As with any expedition, arrival at the base camp also intensifies the preparation for the final ascent. Although the initial view of the human genome is fascinating, the scientific data from the completed and finished sequence will be even more so. Thus, the highest current priority is to finish the human genome sequence to a high accuracy and as completely as possible. Currently, greater than one-third (>1 Gb) of the human genome is finished to an accuracy of <1 error per 10,000 bp, with the goal of finishing the remaining <2 Gb within the next two years. Among the many tasks are the following: Numerous gaps, both in the clone map and in the sequence of individual clones, must be filled; minor (although, irritating) instances of clone-to-clone contamination within the draft sequence must be rectified; and, long-range ambiguities, especially with regard to large segmental duplications, (see Eichler 2001) need to be resolved.
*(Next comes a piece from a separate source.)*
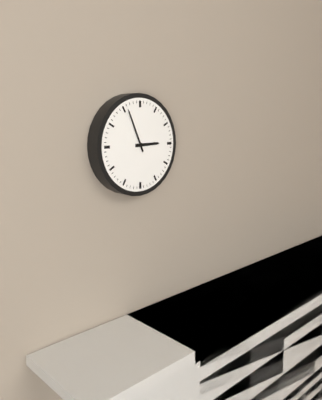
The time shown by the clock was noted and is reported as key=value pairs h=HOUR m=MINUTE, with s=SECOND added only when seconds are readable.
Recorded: h=2 m=56
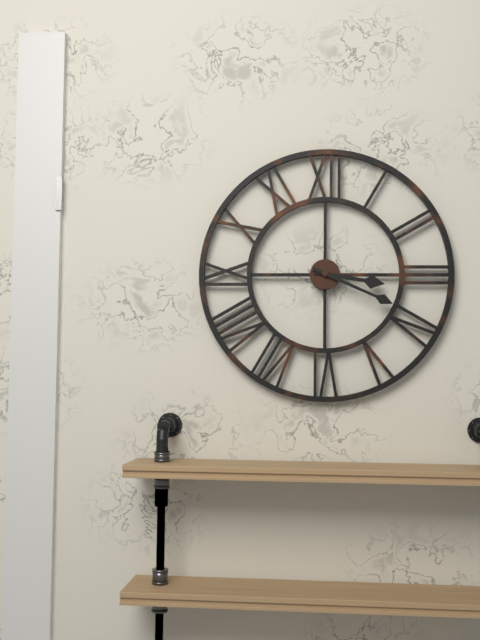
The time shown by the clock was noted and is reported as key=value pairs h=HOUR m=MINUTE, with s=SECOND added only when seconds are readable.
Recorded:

With a finished human genome sequence in hand, the view from the summit will be even more spectacular because some of the current views will undergo revision. Activities at the summit will aggressively focus on further refinement of the human gene inventory. These will be aided by ever-improving computational tools for gene prediction (e.g., Kan et al. 2001; Rojic et al. 2001; Yeh et al. 2001; Zhou et al. 2001), comparative analyses with other vertebrate genome sequence (see below), and the generation of complete sets of mammalian full-length cDNA sequences (Strausberg et al. 1999; The RIKEN Genome Exploration Research Group Phase II Team and The FANTOM Consortium 2001) (e.g., seemgc.nci.nih.gov). In parallel, a more complete understanding of the corresponding and inevitably more complex human protein inventory will be pursued. Almost certainly this will involve new initiatives to study protein structure and function on a large scale, similar to the industrialization of DNA sequencing that has occurred over the past five years. In addition, systematic efforts to identify regulatory elements that orchestrate the complex expression of genes will begin (Pennacchio and Rubin 2001). Finally, genetic variation of the sequence will teach us to what extent protein and regulatory functions are impacted by inter-individual sequence differences (Chakravarti 2001).
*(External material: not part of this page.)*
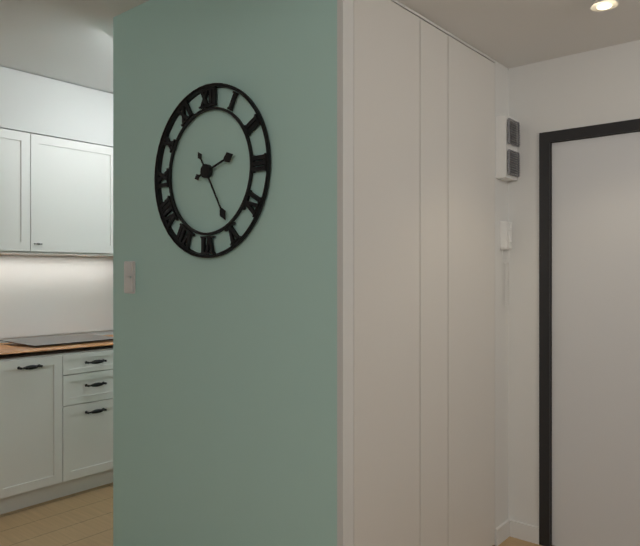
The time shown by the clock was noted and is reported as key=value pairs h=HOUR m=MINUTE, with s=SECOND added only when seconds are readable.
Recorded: h=2 m=25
A key component of the above activities, especially with respect to the cataloging of genes and their regulatory elements, will be the comparative sequencing of multiple other vertebrate genomes by the Human Genome Project. In contrast to the sequencing of the human genome, smaller groups of sequencing centers will come together to elucidate the sequence of other vertebrates. For example, hybrid sequencing strategies are being actively used to sequence the mouse, rat, and zebrafish genomes. Sequencing efforts involving the generation of whole-genome shotgun data are also ongoing for two pufferfish species. The selection and prioritization of other vertebrate genomes for sequencing by the Human Genome Project represents an active and often lively topic of discussion [e.g., in contemplating the sequencing of the chimpanzee genome (VandeBerg et al. 2000; Varki 2000;McConkey and Varki 2000)]. A critical issue is the desired level of completeness and accuracy for comparative sequencing, although it has been the experience to date that the most definitive and compelling conclusions emerge only from the analysis of highly accurate sequence data. With the available sequencing capacity, the continued decline in the costs of sequencing, and the increasing recognition of the value of comparative sequence data, it can be confidently anticipated that numerous other parallel expeditions will be initiated for sequencing myriad vertebrate genomes in the years ahead.